What is needed
Exactly as written, set down the lines from the top of the entries through the line bearing "## 제목: 마우스 좌표", with every picture left out.

*** Recorded data ***

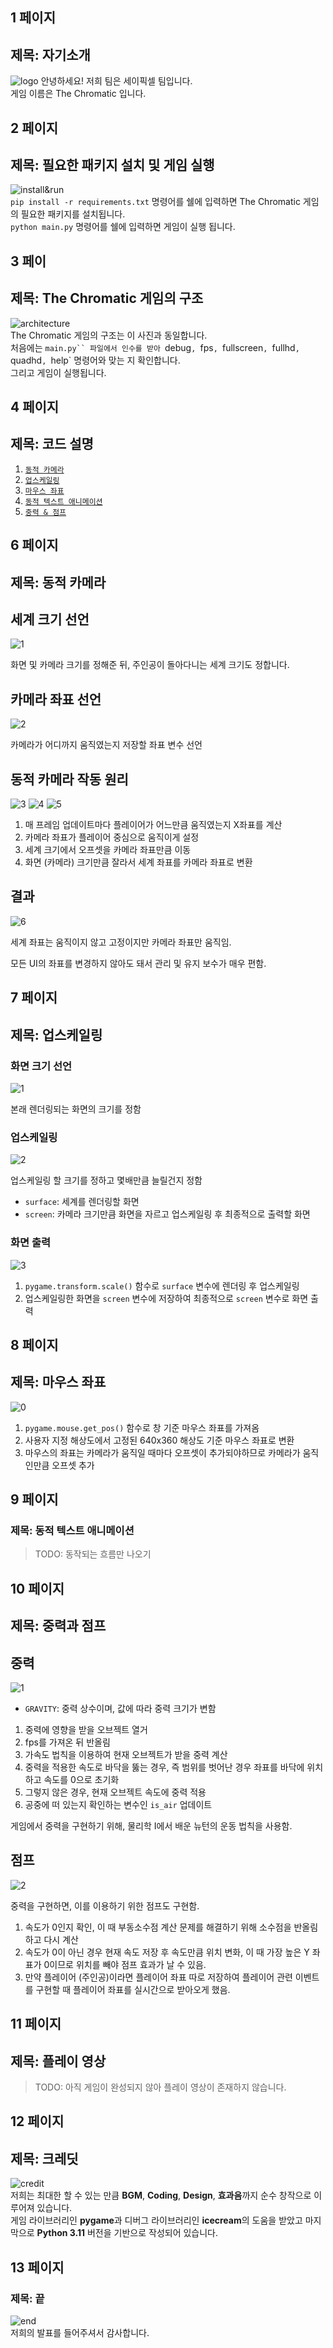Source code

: ## 1 페이지

## 제목: 자기소개
![logo](https://i.imgur.com/gmtxAGp.png)
안녕하세요! 저희 팀은 세이픽셀 팀입니다.\
게임 이름은 The Chromatic 입니다.

## 2 페이지

## 제목: 필요한 패키지 설치 및 게임 실행
![install&run](./shell.png)\
`pip install -r requirements.txt` 명령어를 쉘에 입력하면 The Chromatic 게임의 필요한 패키지를 설치됩니다.\
`python main.py` 명령어를 쉘에 입력하면 게임이 실행 됩니다.

## 3 페이

## 제목: The Chromatic 게임의 구조
![architecture](./architecture.png)\
The Chromatic 게임의 구조는 이 사진과 동일합니다.\
처음에는 `main.py`` 파일에서 인수를 받아 `debug`, `fps`, `fullscreen`, `fullhd`, `quadhd`, `help` 명령어와 맞는 지 확인합니다.\
그리고 게임이 실행됩니다.

## 4 페이지

## 제목: 코드 설명

1. [`동적 카메라`](#제목-동적-카메라)
2. [`업스케일링`](#제목-업스케일링)
3. [`마우스 좌표`](#제목-마우스-좌표)
4. [`동적 텍스트 애니메이션`](#제목-동적-텍스트-애니메이션)
5. [`중력 & 점프`](#제목-중력과-점프)

## 6 페이지

## 제목: 동적 카메라

## 세계 크기 선언
![1](../images/dynamic_camera_1.png)

화면 및 카메라 크기를 정해준 뒤, 주인공이 돌아다니는 세계 크기도 정합니다.

## 카메라 좌표 선언
![2](../images/dynamic_camera_2.png)

카메라가 어디까지 움직였는지 저장할 좌표 변수 선언

## 동적 카메라 작동 원리
![3](../images/dynamic_camera_3.png)
![4](../images/dynamic_camera_4.png)
![5](../images/dynamic_camera_5.png)

1. 매 프레임 업데이트마다 플레이어가 어느만큼 움직였는지 X좌표를 계산
2. 카메라 좌표가 플레이어 중심으로 움직이게 설정
3. 세계 크기에서 오프셋을 카메라 좌표만큼 이동
4. 화면 (카메라) 크기만큼 잘라서 세계 좌표를 카메라 좌표로 변환

## 결과
![6](../images/dynamic_camera_6.gif)

세계 좌표는 움직이지 않고 고정이지만
카메라 좌표만 움직임.

모든 UI의 좌표를 변경하지 않아도 돼서
관리 및 유지 보수가 매우 편함.

## 7 페이지

## 제목: 업스케일링

### 화면 크기 선언
![1](../images/upscailing_1.png)

본래 렌더링되는 화면의 크기를 정함

### 업스케일링
![2](../images/upscailing_2.png)

업스케일링 할 크기를 정하고 몇배만큼 늘릴건지 정함

- `surface`: 세계를 렌더링할 화면
- `screen`: 카메라 크기만큼 화면을 자르고 업스케일링 후 최종적으로 출력할 화면

### 화면 출력
![3](../images/upscailing_3.png)

1. `pygame.transform.scale()` 함수로 `surface` 변수에 렌더링 후 업스케일링
2. 업스케일링한 화면을 `screen` 변수에 저장하여 최종적으로 `screen` 변수로 화면 출력

## 8 페이지

## 제목: 마우스 좌표
![0](../images/mouse_position.png)

1. `pygame.mouse.get_pos()` 함수로 창 기준 마우스 좌표를 가져옴
2. 사용자 지정 해상도에서 고정된 640x360 해상도 기준 마우스 좌표로 변환
3. 마우스의 좌표는 카메라가 움직일 때마다 오프셋이 추가되야하므로 카메라가 움직인만큼 오프셋 추가


## 9 페이지

### 제목: 동적 텍스트 애니메이션

> TODO: 동작되는 흐름만 나오기

## 10 페이지

## 제목: 중력과 점프

## 중력
![1](../images/gravity_and_jump_1.png)

- `GRAVITY`: 중력 상수이며, 값에 따라 중력 크기가 변함

1. 중력에 영향을 받을 오브젝트 열거
2. fps를 가져온 뒤 반올림
3. 가속도 법칙을 이용하여 현재 오브젝트가 받을 중력 계산
4. 중력을 적용한 속도로 바닥을 뚫는 경우, 즉 범위를 벗어난 경우 좌표를 바닥에 위치하고 속도를 0으로 초기화
5. 그렇지 않은 경우, 현재 오브젝트 속도에 중력 적용
6. 공중에 떠 있는지 확인하는 변수인 `is_air` 업데이트

게임에서 중력을 구현하기 위해,
물리학 I에서 배운 뉴턴의 운동 법칙을 사용함.

## 점프
![2](../images/gravity_and_jump_2.png)

중력을 구현하면, 이를 이용하기 위한 점프도 구현함.

1. 속도가 0인지 확인, 이 때 부동소수점 계산 문제를 해결하기 위해 소수점을 반올림하고 다시 계산
2. 속도가 0이 아닌 경우 현재 속도 저장 후 속도만큼 위치 변화, 이 때 가장 높은 Y 좌표가 0이므로 위치를 빼야 점프 효과가 날 수 있음.
3. 만약 플레이어 (주인공)이라면 플레이어 좌표 따로 저장하여 플레이어 관련 이벤트를 구현할 때 플레이어 좌표를 실시간으로 받아오게 했음.


## 11 페이지

## 제목: 플레이 영상

> TODO: 아직 게임이 완성되지 않아 플레이 영상이 존재하지 않습니다.

## 12 페이지

## 제목: 크레딧
![credit](./credit.png)\
저희는 최대한 할 수 있는 만큼 **BGM**, **Coding**, **Design**, **효과음**까지 순수 창작으로 이루어져 있습니다.\
게임 라이브러리인 **pygame**과 디버그 라이브러리인 **icecream**의 도움을 받았고 마지막으로 **Python 3.11** 버전을 기반으로 작성되어 있습니다.

## 13 페이지

### 제목: 끝
![end](./end.png)\
저희의 발표를 들어주셔서 감사합니다.
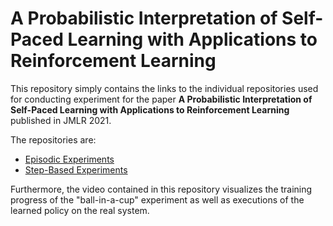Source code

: # A Probabilistic Interpretation of Self-Paced Learning with Applications to Reinforcement Learning

This repository simply contains the links to the individual repositories used for conducting experiment for the paper **A Probabilistic Interpretation of Self-Paced Learning with Applications to Reinforcement Learning** published in JMLR 2021.

The repositories are:
* [Episodic Experiments](https://github.com/psclklnk/self-paced-rl)
* [Step-Based Experiments](https://github.com/psclklnk/spdl)
 
Furthermore, the video contained in this repository visualizes the training progress of the "ball-in-a-cup" experiment as well as executions of the learned policy on the real system.
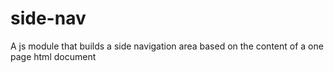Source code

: # side-nav
A js module that builds a side navigation area based on the content of a one page html document
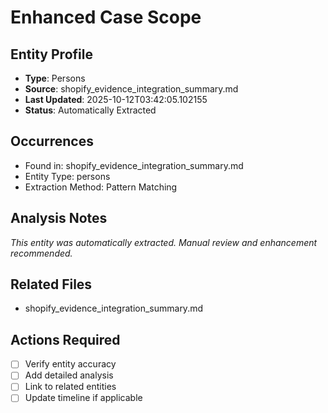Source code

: # Enhanced Case Scope

## Entity Profile
- **Type**: Persons
- **Source**: shopify_evidence_integration_summary.md
- **Last Updated**: 2025-10-12T03:42:05.102155
- **Status**: Automatically Extracted

## Occurrences
- Found in: shopify_evidence_integration_summary.md
- Entity Type: persons
- Extraction Method: Pattern Matching

## Analysis Notes
*This entity was automatically extracted. Manual review and enhancement recommended.*

## Related Files
- shopify_evidence_integration_summary.md

## Actions Required
- [ ] Verify entity accuracy
- [ ] Add detailed analysis
- [ ] Link to related entities
- [ ] Update timeline if applicable
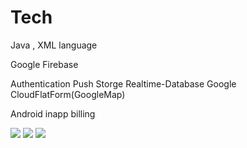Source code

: # Tech
Java , XML language

Google Firebase

Authentication
Push
Storge
Realtime-Database
Google CloudFlatForm(GoogleMap)

Android inapp billing

<img src="https://user-images.githubusercontent.com/37282131/83721042-42c7db80-a675-11ea-8b7a-378e06f58256.png" ></img>
<img src="https://user-images.githubusercontent.com/37282131/83721521-31cb9a00-a676-11ea-9643-c21d56089c24.png" ></img>
<img src="https://user-images.githubusercontent.com/37282131/83721445-0ba5fa00-a676-11ea-821b-6ec3382484d7.png" ></img>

*** End of Recorded data ***

Task answer
Source code

: ## 1 페이지

## 제목: 자기소개
![logo](https://i.imgur.com/gmtxAGp.png)
안녕하세요! 저희 팀은 세이픽셀 팀입니다.\
게임 이름은 The Chromatic 입니다.

## 2 페이지

## 제목: 필요한 패키지 설치 및 게임 실행
![install&run](./shell.png)\
`pip install -r requirements.txt` 명령어를 쉘에 입력하면 The Chromatic 게임의 필요한 패키지를 설치됩니다.\
`python main.py` 명령어를 쉘에 입력하면 게임이 실행 됩니다.

## 3 페이

## 제목: The Chromatic 게임의 구조
![architecture](./architecture.png)\
The Chromatic 게임의 구조는 이 사진과 동일합니다.\
처음에는 `main.py`` 파일에서 인수를 받아 `debug`, `fps`, `fullscreen`, `fullhd`, `quadhd`, `help` 명령어와 맞는 지 확인합니다.\
그리고 게임이 실행됩니다.

## 4 페이지

## 제목: 코드 설명

1. [`동적 카메라`](#제목-동적-카메라)
2. [`업스케일링`](#제목-업스케일링)
3. [`마우스 좌표`](#제목-마우스-좌표)
4. [`동적 텍스트 애니메이션`](#제목-동적-텍스트-애니메이션)
5. [`중력 & 점프`](#제목-중력과-점프)

## 6 페이지

## 제목: 동적 카메라

## 세계 크기 선언
![1](../images/dynamic_camera_1.png)

화면 및 카메라 크기를 정해준 뒤, 주인공이 돌아다니는 세계 크기도 정합니다.

## 카메라 좌표 선언
![2](../images/dynamic_camera_2.png)

카메라가 어디까지 움직였는지 저장할 좌표 변수 선언

## 동적 카메라 작동 원리
![3](../images/dynamic_camera_3.png)
![4](../images/dynamic_camera_4.png)
![5](../images/dynamic_camera_5.png)

1. 매 프레임 업데이트마다 플레이어가 어느만큼 움직였는지 X좌표를 계산
2. 카메라 좌표가 플레이어 중심으로 움직이게 설정
3. 세계 크기에서 오프셋을 카메라 좌표만큼 이동
4. 화면 (카메라) 크기만큼 잘라서 세계 좌표를 카메라 좌표로 변환

## 결과
![6](../images/dynamic_camera_6.gif)

세계 좌표는 움직이지 않고 고정이지만
카메라 좌표만 움직임.

모든 UI의 좌표를 변경하지 않아도 돼서
관리 및 유지 보수가 매우 편함.

## 7 페이지

## 제목: 업스케일링

### 화면 크기 선언
![1](../images/upscailing_1.png)

본래 렌더링되는 화면의 크기를 정함

### 업스케일링
![2](../images/upscailing_2.png)

업스케일링 할 크기를 정하고 몇배만큼 늘릴건지 정함

- `surface`: 세계를 렌더링할 화면
- `screen`: 카메라 크기만큼 화면을 자르고 업스케일링 후 최종적으로 출력할 화면

### 화면 출력
![3](../images/upscailing_3.png)

1. `pygame.transform.scale()` 함수로 `surface` 변수에 렌더링 후 업스케일링
2. 업스케일링한 화면을 `screen` 변수에 저장하여 최종적으로 `screen` 변수로 화면 출력

## 8 페이지

## 제목: 마우스 좌표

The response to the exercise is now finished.